Being raised in the church myself, I have had my fair share of moments where I felt hurt and abandoned by the church circles that I was supposed to consider home. Many who understand church culture knows that it is supposed to be a community of fellow believers who worship the same God. As more people feeling the hurt leave these communities that they were once apart of, there tends to remain a lot of questions. “What should I do now?” “How can I heal from this?” “How can I trust God if he allowed this to happen?” If you have asked these questions or in this space currently, just know that you are not alone. As more stories related to church sexual abuse, traumatic experiences, and racial injustice come to light, it is clear that there is room for healing and redemption all around.
Social media and news outlet continue to guide the current trends, including the idea of deconstruction. Deconstruction culture continues to make a way for those who have been hurt by the church community and has even created a platform for so many individuals. This idea stems from the concept of a person restructuring and rethinking their understanding of what it means to be a Christian in today’s world. For some, they have found it helpful in restoring their faith and trust in God. For others, it has led to those turning from the faith completely. As a social worker and a mental health therapist, I have been given a great opportunity to walk alongside others who may have gone through similar experiences. Even though there were things I wrestled with when it came to my faith, I realized that I was trying to mend and give credit to the wrong relationships. For me, it was more about my relationship with God and how he was the home that I needed to regain my peace. For years, I allowed other humans to be that for me and every time, a portion of my peace was disturbed. This is because as humans we are not perfect, and we are going to mess up in some way or another.
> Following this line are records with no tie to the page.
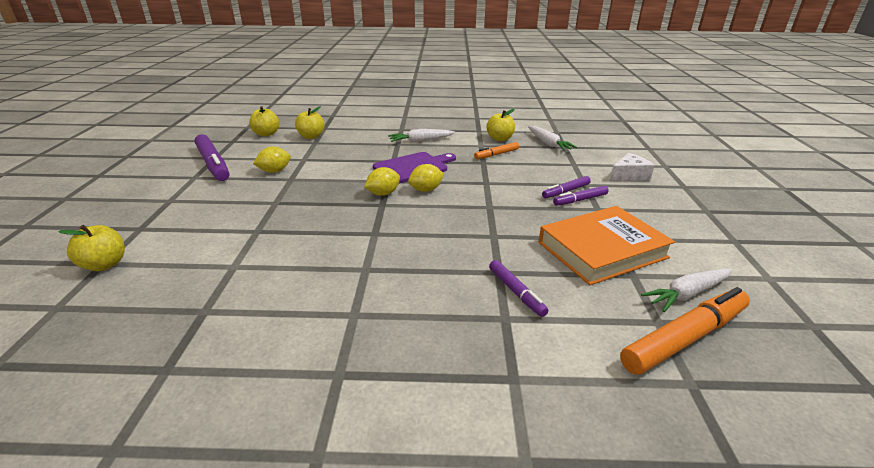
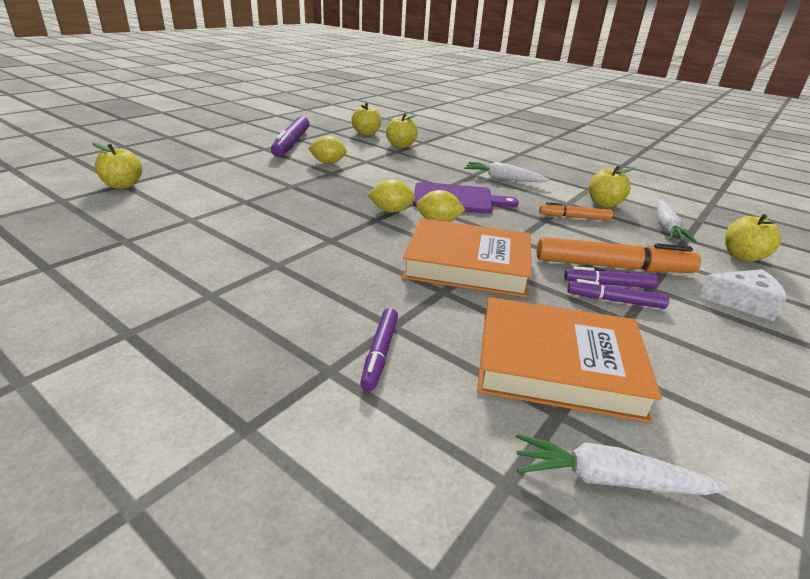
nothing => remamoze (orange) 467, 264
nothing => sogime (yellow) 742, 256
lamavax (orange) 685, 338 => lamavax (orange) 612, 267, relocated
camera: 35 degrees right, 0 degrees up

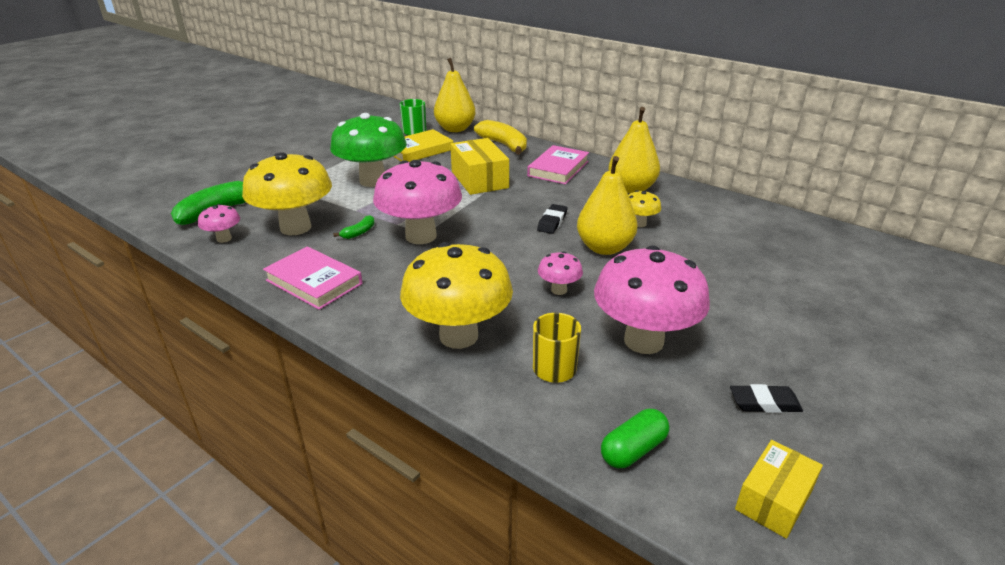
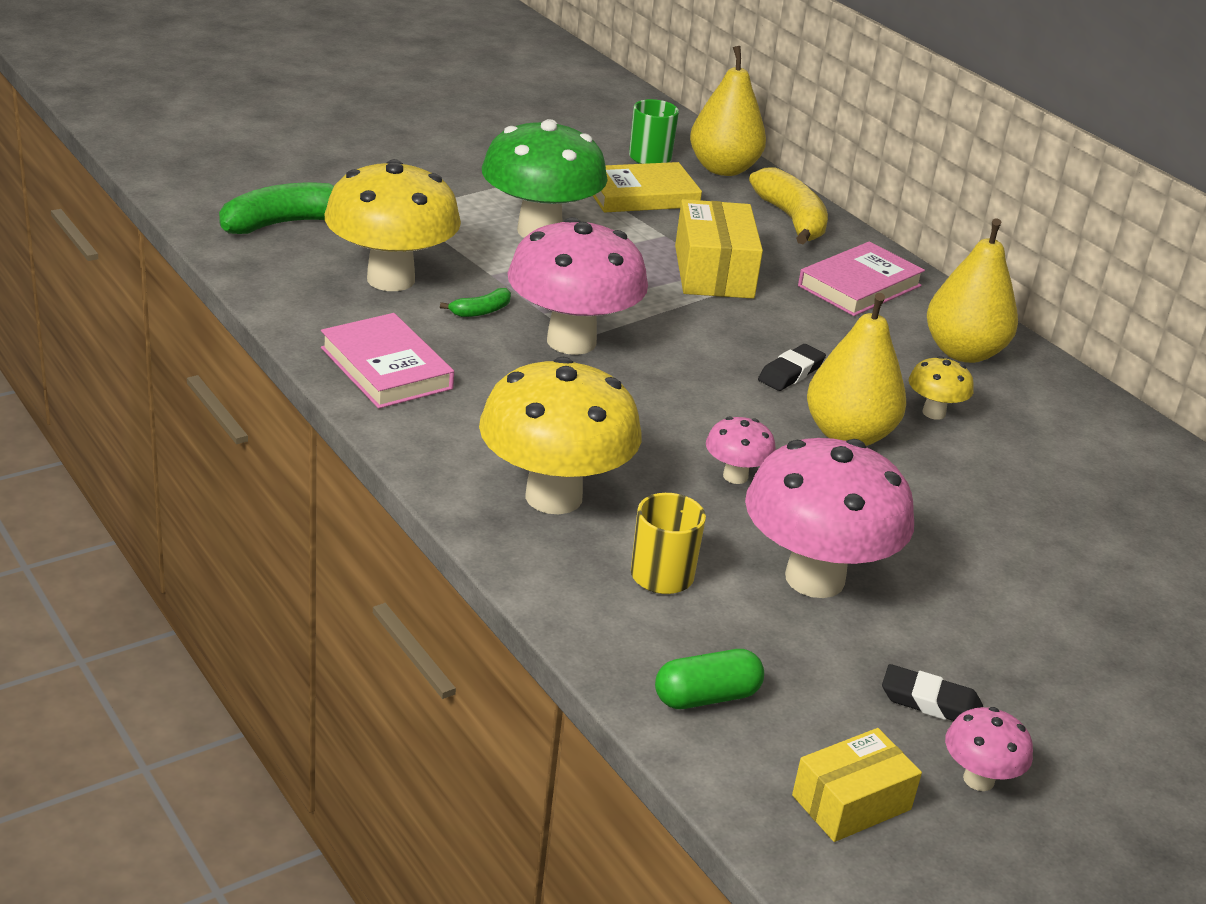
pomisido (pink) 224, 239 => pomisido (pink) 978, 779, relocated
camera: 15 degrees right, 0 degrees up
One thing that I always want to instill and teach my clients is how to gain and build resiliency in their lives. As I was reading through some research articles, this passage of “Trauma and Resilience in the Church” by Carolyn Custis James (2018) spoke to me:
“It is also true—and we have biblical support for this—that survivors of trauma of every kind have given us some of the deepest theology we possess. Job's stories are borne of trauma. Hagar, Naomi, Hannah, and Esther are a few examples. These sufferers give us permission to wrestle with the deepest questions human beings ever ask” (p. 4).
These figures are great examples of faith who experienced trauma but gained resiliency with the help of them trusting in their relationship with God.
If you are someone who has or is currently experiencing church trauma, remember that you have support. You are not alone in your experience and your experience is a part of your unique story. As the church, we must strive to do better to create spaces of healing and safety for everyone. Let us be a community of encouragement and advocacy for those who feel like they do not have a voice!
James, C. C. (2018). TRAUMA AND RESILIENCE IN THE CHURCH. A JOURNAL FOR THE THEOLOGY OF CULTURE, 2-8.